Portfolio Optimization with Deep Bayesian Bandits

AI Portfolio Manager - optimizing distribution of asset allocation
by means of reinforcement learning.

Implementation of Linear Full Posterior Bandits for portfolio optimization

This corresponds to the Deep Bayesian Bandits Showdown: An Empirical Comparison of Bayesian Deep Networks for Thompson Sampling paper, published in ICLR 2018.

@article{riquelme2018deep, title={Deep Bayesian Bandits Showdown: An Empirical
Comparison of Bayesian Deep Networks for Thompson Sampling},
author={Riquelme, Carlos and Tucker, George and Snoek, Jasper},
journal={International Conference on Learning Representations, ICLR.}, year={2018}}

Installation

WIP

Usage

WIP

Contextual Bandits

Contextual bandits are a rich decision-making framework where an algorithm has to choose among a set of k actions at every time step t, after observing a context (or side-information) denoted by X_t.

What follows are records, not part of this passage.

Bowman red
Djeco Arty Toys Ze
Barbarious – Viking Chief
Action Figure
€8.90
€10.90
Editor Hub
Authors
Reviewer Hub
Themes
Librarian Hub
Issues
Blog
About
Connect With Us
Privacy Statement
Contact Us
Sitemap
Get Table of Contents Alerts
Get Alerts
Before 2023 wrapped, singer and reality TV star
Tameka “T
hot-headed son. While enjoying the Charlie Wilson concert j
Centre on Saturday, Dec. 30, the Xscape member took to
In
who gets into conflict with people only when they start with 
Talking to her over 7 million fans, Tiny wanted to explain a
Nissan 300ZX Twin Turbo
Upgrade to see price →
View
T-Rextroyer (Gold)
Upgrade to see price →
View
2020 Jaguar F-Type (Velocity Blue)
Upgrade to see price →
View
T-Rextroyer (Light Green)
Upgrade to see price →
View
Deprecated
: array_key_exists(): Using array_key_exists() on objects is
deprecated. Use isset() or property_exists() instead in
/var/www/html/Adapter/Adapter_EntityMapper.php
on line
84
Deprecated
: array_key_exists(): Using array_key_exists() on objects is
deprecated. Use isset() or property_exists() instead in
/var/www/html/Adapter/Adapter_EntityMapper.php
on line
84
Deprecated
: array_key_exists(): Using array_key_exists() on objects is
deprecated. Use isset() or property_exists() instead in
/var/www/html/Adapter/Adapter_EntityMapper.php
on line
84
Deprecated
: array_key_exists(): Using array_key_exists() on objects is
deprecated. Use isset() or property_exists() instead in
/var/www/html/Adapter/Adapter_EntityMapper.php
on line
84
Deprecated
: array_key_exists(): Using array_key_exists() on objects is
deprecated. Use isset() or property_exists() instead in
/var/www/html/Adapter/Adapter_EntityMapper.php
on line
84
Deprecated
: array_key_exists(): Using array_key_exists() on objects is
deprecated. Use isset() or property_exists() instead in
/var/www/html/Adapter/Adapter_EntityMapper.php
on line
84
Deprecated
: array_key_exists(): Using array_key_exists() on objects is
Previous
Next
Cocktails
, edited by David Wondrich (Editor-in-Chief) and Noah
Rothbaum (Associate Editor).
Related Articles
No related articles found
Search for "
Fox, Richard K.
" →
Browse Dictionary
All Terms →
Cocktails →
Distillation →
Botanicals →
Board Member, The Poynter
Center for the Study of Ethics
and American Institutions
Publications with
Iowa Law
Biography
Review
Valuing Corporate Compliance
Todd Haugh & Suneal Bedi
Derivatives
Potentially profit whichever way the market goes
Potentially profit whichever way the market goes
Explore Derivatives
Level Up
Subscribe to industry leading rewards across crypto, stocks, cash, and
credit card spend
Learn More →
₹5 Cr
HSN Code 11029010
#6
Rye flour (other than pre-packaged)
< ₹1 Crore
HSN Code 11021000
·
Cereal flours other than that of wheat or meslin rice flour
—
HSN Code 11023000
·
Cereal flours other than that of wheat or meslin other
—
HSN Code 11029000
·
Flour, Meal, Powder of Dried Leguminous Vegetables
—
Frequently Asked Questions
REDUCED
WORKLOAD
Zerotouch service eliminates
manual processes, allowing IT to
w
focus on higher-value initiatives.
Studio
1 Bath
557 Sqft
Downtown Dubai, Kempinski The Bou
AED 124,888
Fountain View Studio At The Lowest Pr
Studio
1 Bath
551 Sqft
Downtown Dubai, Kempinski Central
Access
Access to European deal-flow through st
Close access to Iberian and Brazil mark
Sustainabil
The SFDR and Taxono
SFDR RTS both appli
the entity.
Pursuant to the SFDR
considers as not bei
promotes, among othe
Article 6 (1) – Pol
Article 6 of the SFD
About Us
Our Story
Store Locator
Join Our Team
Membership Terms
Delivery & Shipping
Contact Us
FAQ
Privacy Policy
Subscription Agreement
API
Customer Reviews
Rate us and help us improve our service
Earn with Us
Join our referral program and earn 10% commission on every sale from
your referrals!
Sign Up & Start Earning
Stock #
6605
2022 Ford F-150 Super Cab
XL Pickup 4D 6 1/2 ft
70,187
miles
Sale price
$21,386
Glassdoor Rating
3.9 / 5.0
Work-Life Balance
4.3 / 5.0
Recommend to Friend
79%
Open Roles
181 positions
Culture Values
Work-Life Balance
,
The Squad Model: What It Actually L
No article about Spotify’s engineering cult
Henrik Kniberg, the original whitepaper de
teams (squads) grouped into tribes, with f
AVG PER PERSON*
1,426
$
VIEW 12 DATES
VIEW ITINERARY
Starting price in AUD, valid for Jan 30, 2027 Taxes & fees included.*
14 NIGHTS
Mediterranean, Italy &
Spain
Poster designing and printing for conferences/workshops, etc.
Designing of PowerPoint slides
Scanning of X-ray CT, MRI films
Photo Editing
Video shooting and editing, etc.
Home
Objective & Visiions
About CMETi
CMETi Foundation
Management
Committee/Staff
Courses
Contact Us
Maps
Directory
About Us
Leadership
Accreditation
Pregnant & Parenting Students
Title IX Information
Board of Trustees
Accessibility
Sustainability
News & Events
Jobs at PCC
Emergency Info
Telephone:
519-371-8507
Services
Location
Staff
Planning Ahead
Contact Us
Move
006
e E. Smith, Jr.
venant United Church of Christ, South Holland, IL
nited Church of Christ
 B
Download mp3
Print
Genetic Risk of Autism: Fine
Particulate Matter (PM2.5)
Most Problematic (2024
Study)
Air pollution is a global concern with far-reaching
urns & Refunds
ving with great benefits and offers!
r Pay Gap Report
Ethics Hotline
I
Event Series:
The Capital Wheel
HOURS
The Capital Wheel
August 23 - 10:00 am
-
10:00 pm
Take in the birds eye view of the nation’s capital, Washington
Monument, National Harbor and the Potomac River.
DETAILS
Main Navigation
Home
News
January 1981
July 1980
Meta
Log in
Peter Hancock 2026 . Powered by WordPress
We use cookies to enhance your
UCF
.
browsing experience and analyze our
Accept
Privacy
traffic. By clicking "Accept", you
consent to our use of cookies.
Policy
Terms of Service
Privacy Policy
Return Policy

The general pseudocode for the process if we use algorithm A is as follows:

At time t = 1, ..., T:
  1. Observe new context: X_t
  2. Choose action: a_t = A.action(X_t)
  3. Observe reward: r_t
  4. Update internal state of the algorithm: A.update((X_t, a_t, r_t))

The goal is to maximize the total sum of rewards: ∑_t r_t

Thompson Sampling

Thompson Sampling is a meta-algorithm that chooses an action for the contextual bandit in a statistically efficient manner, simultaneously finding the best arm while attempting to incur low cost. Informally speaking, we assume the expected reward is given by some function E[r_t | X_t, a_t] = f(X_t, a_t). Unfortunately, function f is unknown, as otherwise we could just choose the action with highest expected value: a_t^* = arg max_i f(X_t, a_t).

The idea behind Thompson Sampling is based on keeping a posterior distribution π_t over functions in some family f ∈ F after observing the first t-1 datapoints. Then, at time t, we sample one potential explanation of the underlying process: f_t ∼ π_t, and act optimally (i.e., greedily) according to f_t. In other words, we choose a_t = arg max_i f_t(X_t, a_i). Finally, we update our posterior distribution with the new collected datapoint (X_t, a_t, r_t).